-- Problem statement --
Scan the entries below and extract each line with the word "Гриль" in it.

[Stored data entries]
● ● ●

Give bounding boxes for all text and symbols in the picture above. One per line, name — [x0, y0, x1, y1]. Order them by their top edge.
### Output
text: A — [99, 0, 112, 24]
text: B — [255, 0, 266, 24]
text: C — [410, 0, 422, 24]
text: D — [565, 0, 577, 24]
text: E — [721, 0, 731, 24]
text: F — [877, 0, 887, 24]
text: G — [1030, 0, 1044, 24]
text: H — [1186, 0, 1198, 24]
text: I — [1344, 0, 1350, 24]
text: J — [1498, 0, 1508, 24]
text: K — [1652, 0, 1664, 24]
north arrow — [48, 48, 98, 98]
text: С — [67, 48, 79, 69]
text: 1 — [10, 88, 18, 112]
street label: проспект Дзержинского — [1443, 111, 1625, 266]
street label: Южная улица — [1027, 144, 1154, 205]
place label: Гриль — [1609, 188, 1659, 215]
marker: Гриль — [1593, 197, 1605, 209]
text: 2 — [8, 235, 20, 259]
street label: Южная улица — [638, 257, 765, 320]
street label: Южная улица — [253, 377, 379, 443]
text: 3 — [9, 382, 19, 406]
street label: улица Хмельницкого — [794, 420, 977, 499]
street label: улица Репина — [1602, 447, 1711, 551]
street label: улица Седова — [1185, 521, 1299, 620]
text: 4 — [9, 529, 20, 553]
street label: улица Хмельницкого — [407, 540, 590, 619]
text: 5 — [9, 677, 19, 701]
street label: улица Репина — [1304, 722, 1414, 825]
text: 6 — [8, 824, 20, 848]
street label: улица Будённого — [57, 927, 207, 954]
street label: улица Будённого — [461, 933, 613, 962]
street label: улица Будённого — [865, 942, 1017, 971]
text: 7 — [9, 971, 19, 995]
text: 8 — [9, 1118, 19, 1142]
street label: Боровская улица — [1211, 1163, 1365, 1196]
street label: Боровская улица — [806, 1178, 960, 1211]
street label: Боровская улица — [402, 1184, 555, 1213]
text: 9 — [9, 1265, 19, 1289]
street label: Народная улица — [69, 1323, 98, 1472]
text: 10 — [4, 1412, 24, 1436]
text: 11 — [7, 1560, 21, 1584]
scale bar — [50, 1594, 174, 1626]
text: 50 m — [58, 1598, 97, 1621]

● ● ●

-- Answer below --
place label: Гриль — [1609, 188, 1659, 215]
marker: Гриль — [1593, 197, 1605, 209]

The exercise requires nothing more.